» **EXERCISE BRIEF**
Please restate, exactly as they appear, only the lines from the one that contains "AM Awards 2023: Block" to the final line of the entries, with no pictures.

[Items listed in a dataset]
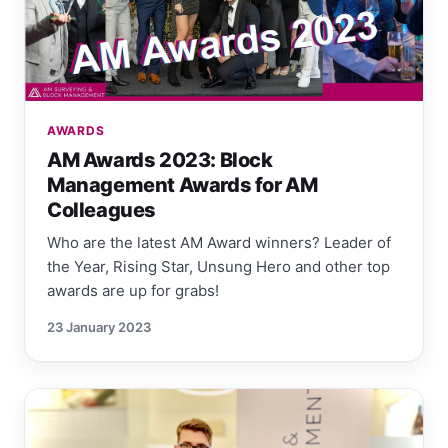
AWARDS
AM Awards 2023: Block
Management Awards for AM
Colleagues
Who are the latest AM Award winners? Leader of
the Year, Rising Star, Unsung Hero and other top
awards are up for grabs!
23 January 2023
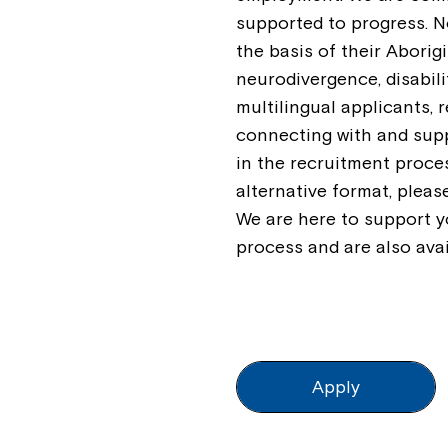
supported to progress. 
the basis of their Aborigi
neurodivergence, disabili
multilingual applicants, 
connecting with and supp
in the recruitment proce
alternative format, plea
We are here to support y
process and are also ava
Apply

» **OUTPUT FOR THIS TASK**
AM Awards 2023: Block
Management Awards for AM
Colleagues
Who are the latest AM Award winners? Leader of
the Year, Rising Star, Unsung Hero and other top
awards are up for grabs!
23 January 2023
supported to progress. 
the basis of their Aborigi
neurodivergence, disabili
multilingual applicants, 
connecting with and supp
in the recruitment proce
alternative format, plea
We are here to support y
process and are also ava
Apply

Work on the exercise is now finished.